Por Vanessa Henriques
Vocês devem ter percebido (digam que perceberam!!) que tenho tentado voltar ao ritmo de escrita desde que postei aquele vídeo do aniversário do blog. Este texto era para ter vindo logo na sequência, ou até antes, mas acabei me embolando sozinha com compromissos pré-férias e viagens. Eis que ele veio.
Todo mês de junho tem tom de dilema. Sempre lembro, lá pro meio do mês, que o blog completa X anos e meu deeeus eu preciso fazer algo sobre isso. Ou não preciso? – afinal, não posto faz meses. Ainda faz sentido manter o blog? Virou só obrigação (e, ainda por cima, obrigação não cumprida)?
Os anos passam e a dúvida continua. Embalada por algumas conversas da terapia, decidi dar mais uma chance para esse blog surrado. Entrei no painel do wordpress e comecei a reler comentários. Tinha bastante coisa boa ali: confissões profundas e engraçadas, pedidos por mais textos, ranking de identificação…

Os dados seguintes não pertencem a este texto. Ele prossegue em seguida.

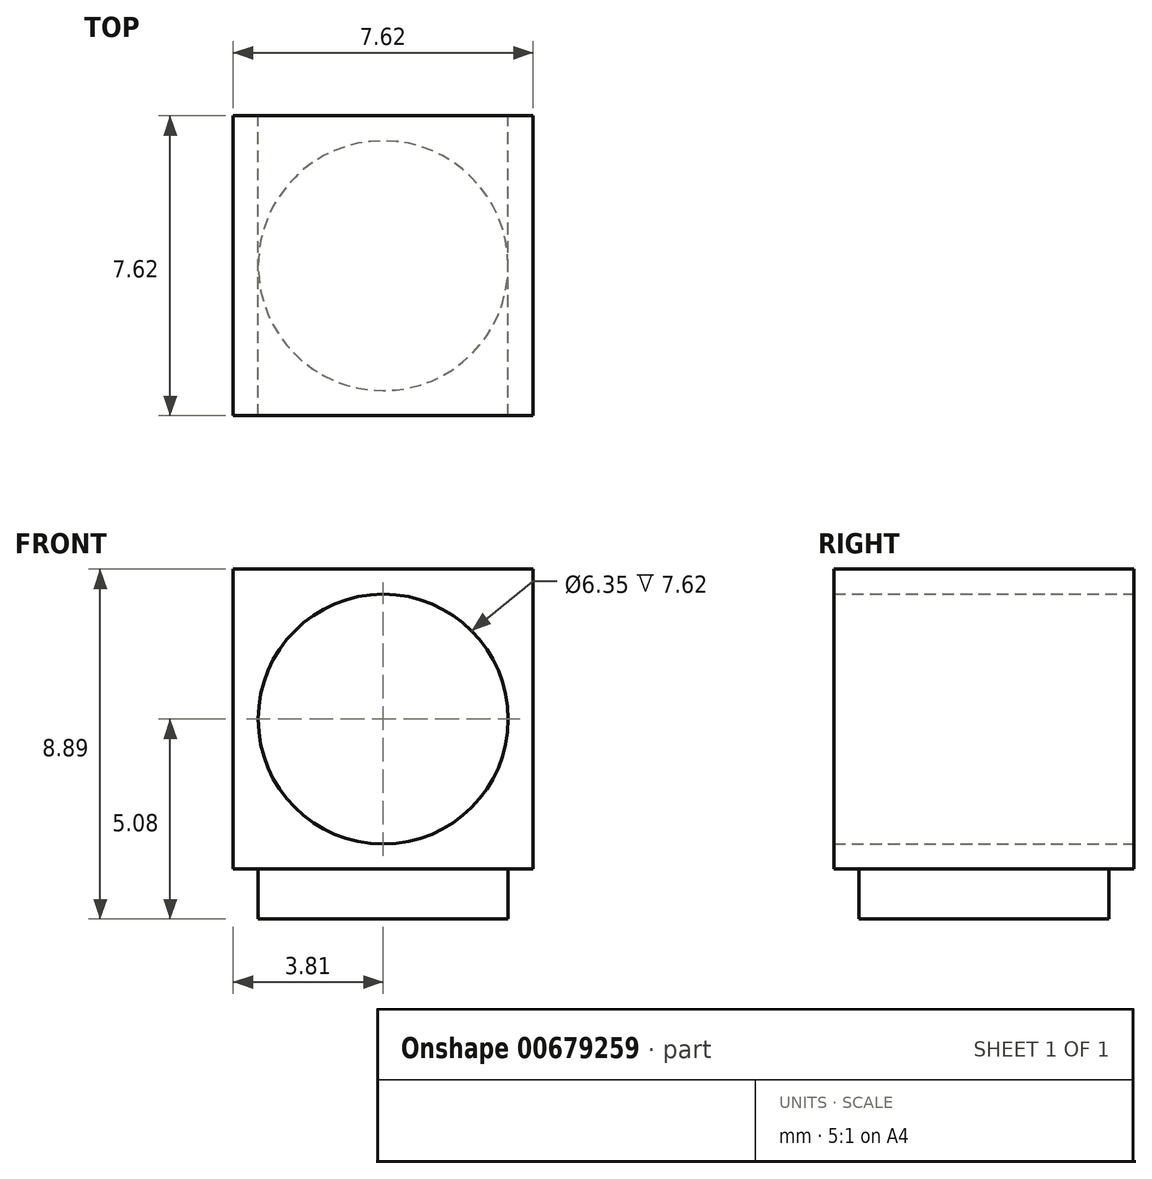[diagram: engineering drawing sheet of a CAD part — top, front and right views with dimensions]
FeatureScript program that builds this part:
annotation { "Feature Type Name" : "Feature", "Feature Type Description" : "" }
export const myFeature = defineFeature(function(context is Context, id is Id, definition is map)
    precondition{}
    {
        {
            var Q0;
            Q0=qCreatedBy(makeId("Front.planeOp"),FACE);
            var sketch = newSketch(context, id + "F0", { "sketchPlane" : qUnion([Q0])});
            skLineSegment(sketch, "E0.bottom", {"start": v(3.8, 3.81) * mm, "end": v(-3.81, 3.81) * mm});
            skLineSegment(sketch, "E0.top", {"start": v(3.81, -3.8) * mm, "end": v(-3.81, -3.8) * mm});
            skLineSegment(sketch, "E0.left", {"start": v(3.8, 3.81) * mm, "end": v(3.8, -3.8) * mm});
            skLineSegment(sketch, "E0.right", {"start": v(-3.81, 3.81) * mm, "end": v(-3.81, -3.8) * mm});
            skPoint(sketch, "E0.middle", {"position": v(0, 0) * mm});
            skCircle(sketch, "E1", {"center": v(0, 0) * mm, "radius": 3.18 * mm});
            skSolve(sketch);
        }
        {
            var Q0;
            Q0=qSketchRegion(id+"F0",true);
            extrude(context, id + "F1", {"entities" : qUnion([Q0]), "depth" : 7.62 * mm, "offsetDistance" : 25.4 * mm});
        }
        {
            var Q0;
            Q0=makeQuery(id+"F1.opExtrude","SWEPT_FACE",FACE,{"disambiguationData":[OSD([sQuery(id+"F0.wireOp",EDGE,"E0.top")])]});
            var sketch = newSketch(context, id + "F2", { "sketchPlane" : qUnion([Q0])});
            skCircle(sketch, "E2", {"center": v(0, 3.81) * mm, "radius": 3.18 * mm});
            skPoint(sketch, "E2.centerSnap0", {"position": v(3.8, 3.81) * mm});
            skSolve(sketch);
        }
        {
            var Q0;
            Q0=qSketchRegion(id+"F2",true);
            extrude(context, id + "F3", {"entities" : qUnion([Q0]), "operationType" : NewBodyOperationType.ADD, "depth" : 1.27 * mm, "offsetDistance" : 25.4 * mm});
        }
    });
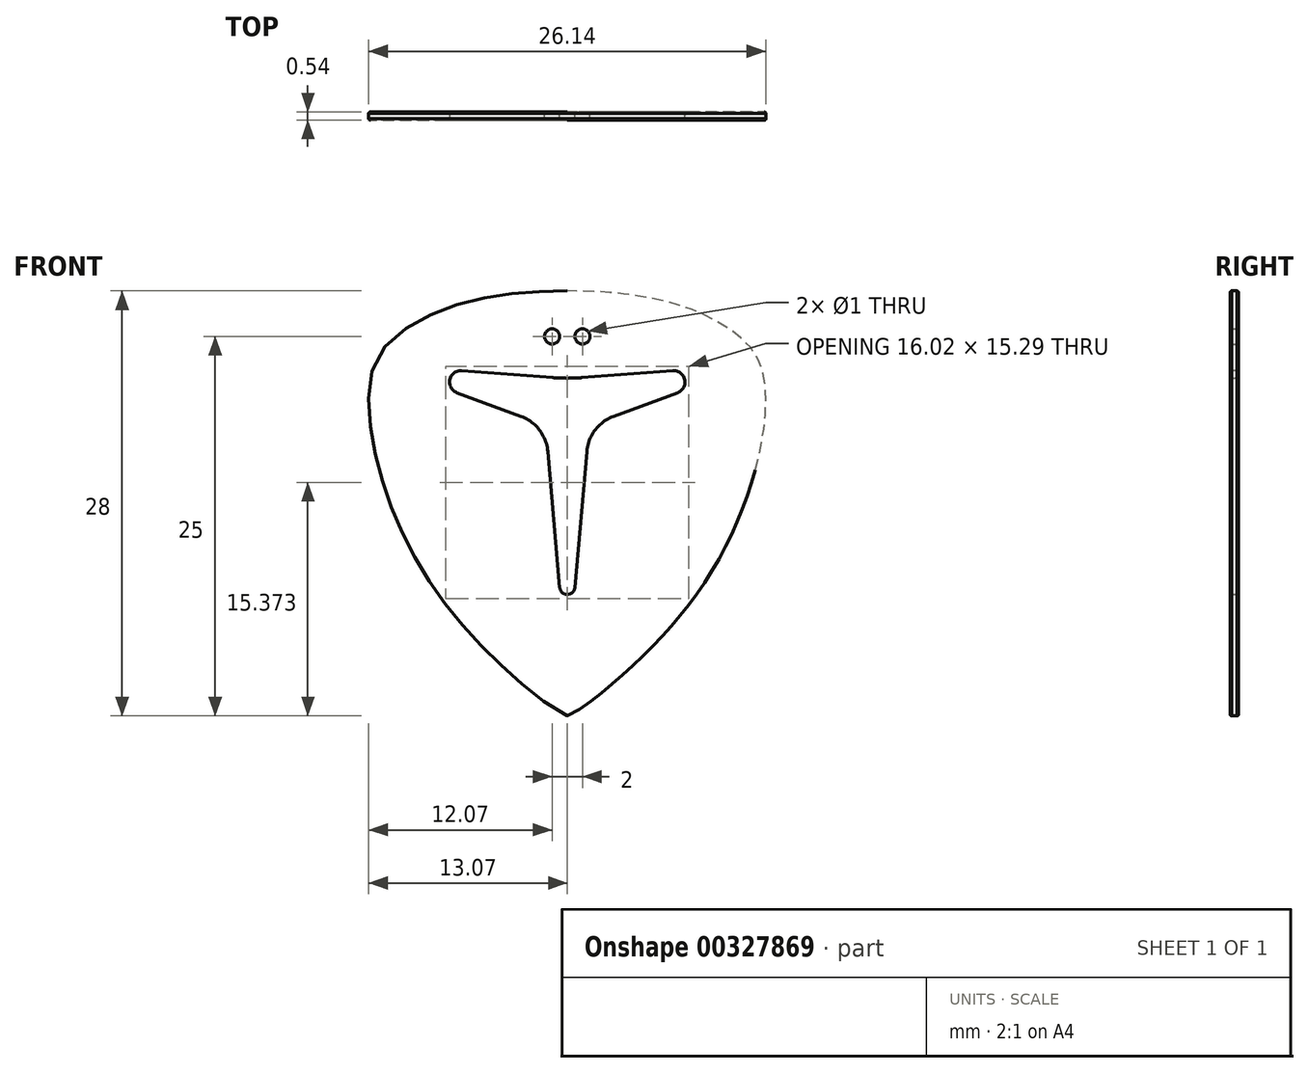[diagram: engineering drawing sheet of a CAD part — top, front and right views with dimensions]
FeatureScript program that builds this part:
annotation { "Feature Type Name" : "Feature", "Feature Type Description" : "" }
export const myFeature = defineFeature(function(context is Context, id is Id, definition is map)
    precondition{}
    {
        {
            var Q0;
            Q0=qCreatedBy(makeId("Front.planeOp"),FACE);
            var sketch = newSketch(context, id + "F0", { "sketchPlane" : qUnion([Q0])});
            skLineSegment(sketch, "E0", {"start": v(0, 0) * mm, "end": v(0, 6) * mm, "construction": true});
            skLineSegment(sketch, "E1", {"start": v(0, 0) * mm, "end": v(0, -22) * mm, "construction": true});
            skLineSegment(sketch, "E2", {"start": v(0, 0) * mm, "end": v(13, 0) * mm, "construction": true});
            skFitSpline(sketch, "E3", {"points": [v(0, -22) * mm, v(8.5, -14) * mm, v(13, 0) * mm, v(11, 3.25) * mm, v(0, 6) * mm], "startDerivative": vector(5.52, 0) * mm, "endDerivative": vector(-67.2, 0) * mm});
            skFitSpline(sketch, "E4.MirrorCS", {"points": [v(0, -22) * mm, v(-8.5, -14) * mm, v(-13, 0) * mm, v(-11, 3.25) * mm, v(0, 6) * mm], "startDerivative": vector(-5.52, 0) * mm, "endDerivative": vector(67.2, 0) * mm});
            skArc(sketch, "E5", {"start": v(7.26, -0.7) * mm, "mid": v(7.73, 0.16) * mm, "end": v(6.94, 0.75) * mm});
            skLineSegment(sketch, "E6", {"start": v(7.26, -0.7) * mm, "end": v(3.04, -2.27) * mm});
            skArc(sketch, "E7", {"start": v(3.04, -2.27) * mm, "mid": v(1.83, -3.17) * mm, "end": v(1.28, -4.58) * mm});
            skLineSegment(sketch, "E8", {"start": v(0.5, -13.54) * mm, "end": v(1.28, -4.58) * mm});
            skArc(sketch, "E9", {"start": v(0, -14) * mm, "mid": v(0.34, -13.87) * mm, "end": v(0.5, -13.54) * mm});
            skArc(sketch, "E10.MirrorCS", {"start": v(0, -14) * mm, "mid": v(-0.34, -13.87) * mm, "end": v(-0.5, -13.54) * mm});
            skLineSegment(sketch, "E11.MirrorCS", {"start": v(-0.5, -13.54) * mm, "end": v(-1.28, -4.58) * mm});
            skArc(sketch, "E12.MirrorCS", {"start": v(-3.04, -2.27) * mm, "mid": v(-1.83, -3.17) * mm, "end": v(-1.28, -4.58) * mm});
            skLineSegment(sketch, "E13.MirrorCS", {"start": v(-7.26, -0.7) * mm, "end": v(-3.04, -2.27) * mm});
            skArc(sketch, "E14.MirrorCS", {"start": v(-7.26, -0.7) * mm, "mid": v(-7.73, 0.16) * mm, "end": v(-6.94, 0.75) * mm});
            skLineSegment(sketch, "E15", {"start": v(6.94, 0.75) * mm, "end": v(0.96, 0.29) * mm});
            skArc(sketch, "E16", {"start": v(0, 0.25) * mm, "mid": v(0.48, 0.26) * mm, "end": v(0.96, 0.29) * mm});
            skArc(sketch, "E17.MirrorCS", {"start": v(0, 0.25) * mm, "mid": v(-0.48, 0.26) * mm, "end": v(-0.96, 0.29) * mm});
            skLineSegment(sketch, "E18.MirrorCS", {"start": v(-6.94, 0.75) * mm, "end": v(-0.96, 0.29) * mm});
            skLineSegment(sketch, "E19", {"start": v(0, 3) * mm, "end": v(1, 3) * mm});
            skCircle(sketch, "E20", {"center": v(1, 3) * mm, "radius": 0.5 * mm});
            skCircle(sketch, "E21.MirrorC", {"center": v(-1, 3) * mm, "radius": 0.5 * mm});
            skLineSegment(sketch, "E22.MirrorCS", {"start": v(0, 3) * mm, "end": v(-1, 3) * mm});
            skSolve(sketch);
        }
        {
            var Q0;
            Q0=qSketchRegion(id+"F0",true);
            extrude(context, id + "F1", {"entities" : qUnion([Q0]), "depth" : 0.54 * mm});
        }
        {
            var Q0;
            Q0=makeQuery(id+"F1.opExtrude","CAP_EDGE",EDGE,{"disambiguationData":[OSD([sQuery(id+"F0.wireOp",EDGE,"E5")])],"isStart":false});
            var Q1;
            Q1=makeQuery(id+"F1.opExtrude","CAP_EDGE",EDGE,{"disambiguationData":[OSD([sQuery(id+"F0.wireOp",EDGE,"E7")])],"isStart":true});
            var Q2;
            Q2=makeQuery(id+"F1.opExtrude","CAP_EDGE",EDGE,{"disambiguationData":[OSD([sQuery(id+"F0.wireOp",EDGE,"E9"),sQuery(id+"F0.wireOp",EDGE,"E10.MirrorCS")])],"isStart":false});
            var Q3;
            Q3=makeQuery(id+"F1.opExtrude","CAP_EDGE",EDGE,{"disambiguationData":[OSD([sQuery(id+"F0.wireOp",EDGE,"E14.MirrorCS")])],"isStart":false});
            var Q4;
            Q4=makeQuery(id+"F1.opExtrude","CAP_EDGE",EDGE,{"disambiguationData":[OSD([sQuery(id+"F0.wireOp",EDGE,"E5")])],"isStart":true});
            var Q5;
            Q5=makeQuery(id+"F1.opExtrude","CAP_EDGE",EDGE,{"disambiguationData":[OSD([sQuery(id+"F0.wireOp",EDGE,"E12.MirrorCS")])],"isStart":false});
            var Q6;
            Q6=makeQuery(id+"F1.opExtrude","CAP_EDGE",EDGE,{"disambiguationData":[OSD([sQuery(id+"F0.wireOp",EDGE,"E7")])],"isStart":false});
            var Q7;
            Q7=makeQuery(id+"F1.opExtrude","CAP_EDGE",EDGE,{"disambiguationData":[OSD([sQuery(id+"F0.wireOp",EDGE,"cP70XH3B-hxny-nh1n-TbyW-52Zl4TOD4HrO"),sQuery(id+"F0.wireOp",EDGE,"9cf6c757-e815-40dd-95a7-672993b90d513.MirrorCS")])],"isStart":true});
            var Q8;
            Q8=makeQuery(id+"F1.opExtrude","CAP_EDGE",EDGE,{"disambiguationData":[OSD([sQuery(id+"F0.wireOp",EDGE,"E13.MirrorCS")])],"isStart":false});
            var Q9;
            Q9=makeQuery(id+"F1.opExtrude","CAP_EDGE",EDGE,{"disambiguationData":[OSD([sQuery(id+"F0.wireOp",EDGE,"E12.MirrorCS")])],"isStart":true});
            var Q10;
            Q10=makeQuery(id+"F1.opExtrude","CAP_EDGE",EDGE,{"disambiguationData":[OSD([sQuery(id+"F0.wireOp",EDGE,"cP70XH3B-hxny-nh1n-TbyW-52Zl4TOD4HrO"),sQuery(id+"F0.wireOp",EDGE,"9cf6c757-e815-40dd-95a7-672993b90d513.MirrorCS")])],"isStart":false});
            var Q11;
            Q11=makeQuery(id+"F1.opExtrude","CAP_EDGE",EDGE,{"disambiguationData":[OSD([sQuery(id+"F0.wireOp",EDGE,"E9"),sQuery(id+"F0.wireOp",EDGE,"E10.MirrorCS")])],"isStart":true});
            var Q12;
            Q12=makeQuery(id+"F1.opExtrude","SWEPT_EDGE",EDGE,{"disambiguationData":[OSD([sQuery(id+"F0.wireOp",EDGE,"9cf6c757-e815-40dd-95a7-672993b90d513.MirrorCS"),sQuery(id+"F0.wireOp",EDGE,"E14.MirrorCS")])]});
            var Q13;
            Q13=makeQuery(id+"F1.opExtrude","CAP_EDGE",EDGE,{"disambiguationData":[OSD([sQuery(id+"F0.wireOp",EDGE,"E8")])],"isStart":true});
            var Q14;
            Q14=makeQuery(id+"F1.opExtrude","CAP_EDGE",EDGE,{"disambiguationData":[OSD([sQuery(id+"F0.wireOp",EDGE,"E11.MirrorCS")])],"isStart":false});
            var Q15;
            Q15=makeQuery(id+"F1.opExtrude","SWEPT_EDGE",EDGE,{"disambiguationData":[OSD([sQuery(id+"F0.wireOp",EDGE,"E6"),sQuery(id+"F0.wireOp",EDGE,"E7")])]});
            var Q16;
            Q16=makeQuery(id+"F1.opExtrude","SWEPT_EDGE",EDGE,{"disambiguationData":[OSD([sQuery(id+"F0.wireOp",EDGE,"E8"),sQuery(id+"F0.wireOp",EDGE,"E9")])]});
            var Q17;
            Q17=makeQuery(id+"F1.opExtrude","SWEPT_EDGE",EDGE,{"disambiguationData":[OSD([sQuery(id+"F0.wireOp",EDGE,"E13.MirrorCS"),sQuery(id+"F0.wireOp",EDGE,"E14.MirrorCS")])]});
            var Q18;
            Q18=makeQuery(id+"F1.opExtrude","SWEPT_EDGE",EDGE,{"disambiguationData":[OSD([sQuery(id+"F0.wireOp",EDGE,"E10.MirrorCS"),sQuery(id+"F0.wireOp",EDGE,"E11.MirrorCS")])]});
            var Q19;
            Q19=makeQuery(id+"F1.opExtrude","SWEPT_EDGE",EDGE,{"disambiguationData":[OSD([sQuery(id+"F0.wireOp",EDGE,"E11.MirrorCS"),sQuery(id+"F0.wireOp",EDGE,"E12.MirrorCS")])]});
            var Q20;
            Q20=makeQuery(id+"F1.opExtrude","SWEPT_EDGE",EDGE,{"disambiguationData":[OSD([sQuery(id+"F0.wireOp",EDGE,"E5"),sQuery(id+"F0.wireOp",EDGE,"E6")])]});
            var Q21;
            Q21=makeQuery(id+"F1.opExtrude","CAP_EDGE",EDGE,{"disambiguationData":[OSD([sQuery(id+"F0.wireOp",EDGE,"E14.MirrorCS")])],"isStart":true});
            var Q22;
            Q22=makeQuery(id+"F1.opExtrude","SWEPT_EDGE",EDGE,{"disambiguationData":[OSD([sQuery(id+"F0.wireOp",EDGE,"E12.MirrorCS"),sQuery(id+"F0.wireOp",EDGE,"E13.MirrorCS")])]});
            var Q23;
            Q23=makeQuery(id+"F1.opExtrude","CAP_EDGE",EDGE,{"disambiguationData":[OSD([sQuery(id+"F0.wireOp",EDGE,"E8")])],"isStart":false});
            var Q24;
            Q24=makeQuery(id+"F1.opExtrude","SWEPT_EDGE",EDGE,{"disambiguationData":[OSD([sQuery(id+"F0.wireOp",EDGE,"cP70XH3B-hxny-nh1n-TbyW-52Zl4TOD4HrO"),sQuery(id+"F0.wireOp",EDGE,"E5")])]});
            var Q25;
            Q25=makeQuery(id+"F1.opExtrude","CAP_EDGE",EDGE,{"disambiguationData":[OSD([sQuery(id+"F0.wireOp",EDGE,"E6")])],"isStart":false});
            var Q26;
            Q26=makeQuery(id+"F1.opExtrude","CAP_EDGE",EDGE,{"disambiguationData":[OSD([sQuery(id+"F0.wireOp",EDGE,"E11.MirrorCS")])],"isStart":true});
            var Q27;
            Q27=makeQuery(id+"F1.opExtrude","SWEPT_EDGE",EDGE,{"disambiguationData":[OSD([sQuery(id+"F0.wireOp",EDGE,"E7"),sQuery(id+"F0.wireOp",EDGE,"E8")])]});
            var Q28;
            Q28=makeQuery(id+"F1.opExtrude","CAP_EDGE",EDGE,{"disambiguationData":[OSD([sQuery(id+"F0.wireOp",EDGE,"E6")])],"isStart":true});
            var Q29;
            Q29=makeQuery(id+"F1.opExtrude","CAP_EDGE",EDGE,{"disambiguationData":[OSD([sQuery(id+"F0.wireOp",EDGE,"E13.MirrorCS")])],"isStart":true});
            var Q30;
            Q30=makeQuery(id+"F1.opExtrude","CAP_EDGE",EDGE,{"disambiguationData":[OSD([sQuery(id+"F0.wireOp",EDGE,"E18.MirrorCS")])],"isStart":false});
            var Q31;
            Q31=makeQuery(id+"F1.opExtrude","CAP_EDGE",EDGE,{"disambiguationData":[OSD([sQuery(id+"F0.wireOp",EDGE,"E18.MirrorCS")])],"isStart":true});
            var Q32;
            Q32=makeQuery(id+"F1.opExtrude","CAP_EDGE",EDGE,{"disambiguationData":[OSD([sQuery(id+"F0.wireOp",EDGE,"E16"),sQuery(id+"F0.wireOp",EDGE,"E17.MirrorCS")])],"isStart":false});
            var Q33;
            Q33=makeQuery(id+"F1.opExtrude","CAP_EDGE",EDGE,{"disambiguationData":[OSD([sQuery(id+"F0.wireOp",EDGE,"E16"),sQuery(id+"F0.wireOp",EDGE,"E17.MirrorCS")])],"isStart":true});
            var Q34;
            Q34=makeQuery(id+"F1.opExtrude","CAP_EDGE",EDGE,{"disambiguationData":[OSD([sQuery(id+"F0.wireOp",EDGE,"E15")])],"isStart":false});
            fillet(context, id + "F2", {"entities" : qUnion([Q0, Q1, Q2, Q3, Q4, Q5, Q6, Q7, Q8, Q9, Q10, Q11, Q12, Q13, Q14, Q15, Q16, Q17, Q18, Q19, Q20, Q21, Q22, Q23, Q24, Q25, Q26, Q27, Q28, Q29, Q30, Q31, Q32, Q33, Q34]), "radius" : (0.54 / 2) * mm, "tangentPropagation" : true, "allowEdgeOverflow" : false});
        }
        {
            var Q0;
            Q0=makeQuery(id+"F1.opExtrude","CAP_EDGE",EDGE,{"disambiguationData":[OSD([sQuery(id+"F0.wireOp",EDGE,"E3")])],"isStart":false});
            var Q1;
            Q1=makeQuery(id+"F1.opExtrude","CAP_EDGE",EDGE,{"disambiguationData":[OSD([sQuery(id+"F0.wireOp",EDGE,"E4.MirrorCS")])],"isStart":false});
            var Q2;
            Q2=makeQuery(id+"F1.opExtrude","CAP_EDGE",EDGE,{"disambiguationData":[OSD([sQuery(id+"F0.wireOp",EDGE,"E4.MirrorCS")])],"isStart":true});
            var Q3;
            Q3=makeQuery(id+"F1.opExtrude","CAP_EDGE",EDGE,{"disambiguationData":[OSD([sQuery(id+"F0.wireOp",EDGE,"E3")])],"isStart":true});
            fillet(context, id + "F3", {"entities" : qUnion([Q0, Q1, Q2, Q3]), "radius" : 0.1 * mm, "tangentPropagation" : true, "allowEdgeOverflow" : false});
        }
    });
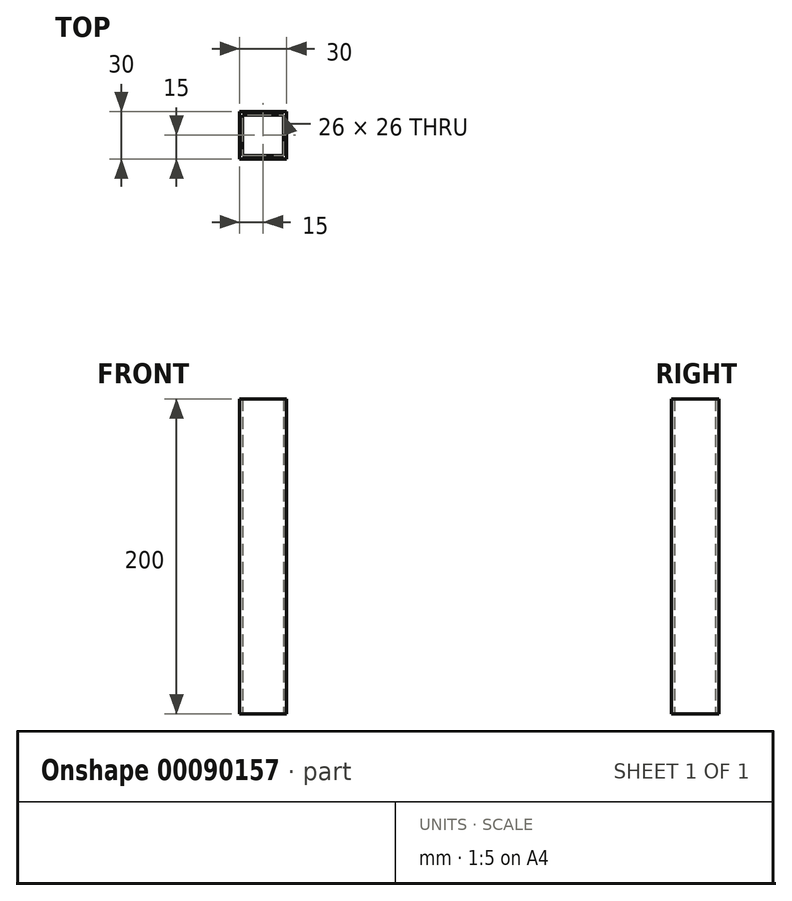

Tinham comentários emocionados sobre textos que eu nem lembrava de ter escrito. [Mari Kondo que me perdoe, mas avancei pro estágio proibido e comecei a ler os textos antigos no meio desse processo de quase-arrumação de casa.] Tinha coisa boa ali, agradável, que eu gostei de reler.
E quanto mais eu fuçava, menos motivos sobravam para deixar de postar aqui. Deu uma saudade de mim, de outros tempos de vida que eu já tinha me esquecido que existiram. Eu escrevia bonito. Eu escrevia poesia. Eu escrevia quase toda semana. Quanta coisa mudou.
Ninguém sabe apontar o momento certo que, opa, tudo mudou. É impossível. Mas sempre restam pistas. Durante esses seis anos de Croniquices, eu passei por quatro empregos, mudei de casa, viajei muito, fiz novos amigos, perdi alguns. Vivi também experiências que me fizeram questionar a minha escrita, algo que compartilhei com poucas pessoas.
No início de 2016 fui aceita no Clipe (curso de escrita de literária oferecido pela Casa das Rosas) e passei no trainee da Folha. Parecia que agora tudo ia deslanchar com relação à escrita, certo? Mas a verdade é que tudo isso me colocou numa baita insegurança.
No curso, eu não tinha uma escrita profunda, atropelada, cheia de metáforas, miniconto ou o quer que seja. Não tinha lido os clássicos e nem conhecia as promessas. Na Folha, eu não tinha o tino de repórter, o texto seco, desidratado de conjunções e de clichês. E eu não sabia o que eu tinha, pra melhorar a situação. Ao invés de aproveitar o que aprendi e me aprimorar, acabei ficando vazia depois dessas experiências. A canoa virou.
E escrever ficou cada vez mais difícil. Estava assombrada pela concorrência, desestimulada, perdida. Nem me dava mais ao trabalho de inserir um “escrever crônica” na minha lista semanal. Quando a inspiração vinha, eu batia um texto sem vontade e publicava, para cobrir os buracos de meses sem publicação.
Eis que depois de tudo isso, eu leio um texto lindo sobre a chuva:
“[a chuva] só queria cair do céu, aliviada depois de um dia abafado, penetrar na terra, quem sabe ir parar num lençol. Nós atrapalhamos também o caminho dela, mas ela não se vinga de nós. Continua caindo, incólume, sob nossas cabeças.
As andorinhas, ao contrário, dançam e brincam, recepcionando a chuva que decidiu cair impiedosa. Molham as penas sem dó, sem pensar no estrago do dia seguinte. Enquanto há chuva, há motivos para furá-la com voos rasantes.
Gosto de pensar que a chuva, assim como nós, tem humor. (…) Somos impermeáveis à água, mas permeáveis às sensações. Qual o humor da chuva de hoje?”
Fui eu que escrevi isso, lá nos idos de 2013. Nos últimos anos, não fui capaz de escrever nada nesta linha. Porque eu esqueci da chuva, perdi a habilidade de olhar para ela e acho tudo que foi escrito sobre a chuva é melhor do que eu possa fazer. Cronista impermeável não serve de nada.
E agora, o que resta? A lembrança de tempos melhores e um objetivo. Voltar para trás para ir em frente. Mais um ano para continuar tentando. Falemos em junho.